● **SELECTED EXCERPT**
▼

Search code examples
pythonscikit-learnscipyhierarchical-clustering

SciPy Dendrogram Plotting


I am playing with hierarchical documents clustering and actually my workflow is nearly this:

df = pandas.read_csv(file, delimiter='\t', index_col=0) # documents-terms matrix (very sparse)
dist_matrix = cosine_similarity(df)

linkage_matrix = ward(dist_matrix)
labels = fcluster(linkage_matrix, 5, criterion='maxclust')

Then I'm expecting to get 5 clusters, but when I plot the dendrogram

fig, ax = plt.subplots(figsize=(15, 20))  # set size
    ax = dendrogram(linkage_matrix, orientation="right")
    plt.tick_params( \
        axis='x',  # changes apply to the x-axis
        which='both',  # both major and minor ticks are affected
        bottom='off',  # ticks along the bottom edge are off
        top='off',  # ticks along the top edge are off
        labelbottom='off')

    plt.tight_layout()  # show plot with tight layout

    plt.savefig('ward_clusters.png', dpi=200)  # save figure as ward_clusters

I get the following graph

enter image description here

Based on the colors I can see 3 clusters, not 5! Am I misunderstanding the meaning of the dendrogram?


Solution

    • First of all, if you just want to make 5 clusters, just use labels (the line with fcluster you did not use).

    In labels : each point from your dataset is represented by a number. These numbers are the ids of your clusters.

    • If you want to use a dendogram, and plot 5 different clusters, then you'll have to "cut" your dendogram.

    Draw a vertical line at x=5 (around 5), consider that each dendogram on the left is independent.

    enter image description here

    Artificially, you cut your dendogram into 5 parts (or 5 clusters).

▲

● **SUPPLIED ENTRIES**

▼

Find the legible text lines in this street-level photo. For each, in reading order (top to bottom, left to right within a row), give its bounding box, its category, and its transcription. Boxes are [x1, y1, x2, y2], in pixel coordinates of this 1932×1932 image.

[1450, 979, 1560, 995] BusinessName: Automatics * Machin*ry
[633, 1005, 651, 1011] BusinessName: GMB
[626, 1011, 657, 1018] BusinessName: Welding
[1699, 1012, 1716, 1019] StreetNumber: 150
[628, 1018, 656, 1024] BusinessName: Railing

▲

● **WHAT YOU NEED TO DO**
**a.** Reproduce every line of the records with bounding boxes and business names, unchanged.
**b.** Pick up the thread on SciPy dendrogram clustering and carry it on from its last line.

● **ANSWERS TO THE EXERCISE**
**a.**
Find the legible text lines in this street-level photo. For each, in reading order (top to bottom, left to right within a row), give its bounding box, its category, and its transcription. Boxes are [x1, y1, x2, y2], in pixel coordinates of this 1932×1932 image.

[1450, 979, 1560, 995] BusinessName: Automatics * Machin*ry
[633, 1005, 651, 1011] BusinessName: GMB
[626, 1011, 657, 1018] BusinessName: Welding
[1699, 1012, 1716, 1019] StreetNumber: 150
[628, 1018, 656, 1024] BusinessName: Railing

**b.**
    To add some color to differentiate them, just adapt the following code (since you didn't provide your dataset, I used the iris dataset to show you one possible solution)

    from scipy.cluster.hierarchy import *
    from sklearn.datasets import load_iris
    from sklearn.metrics.pairwise import cosine_similarity
    import numpy as np
    import pandas as pd
    import matplotlib.pyplot as plt
    
    iris= load_iris()
    
    data = iris['data']
    df = pd.DataFrame(data, columns = iris['feature_names'])
    
    # Somehow, we have something equivalent to work with now
    dist_matrix = cosine_similarity(df)
    linkage_matrix = ward(dist_matrix)
    
    fig, ax = plt.subplots(figsize=(20, 10))
    
    #here just put 5 for the color_threshold, which correspond to the position of the vertical line
    ax = dendrogram(linkage_matrix, color_threshold =0.7)
    
    plt.tick_params( \
        axis='x',
        which='both',
        bottom='off',
        top='off',
        labelbottom='off')
    
    plt.show()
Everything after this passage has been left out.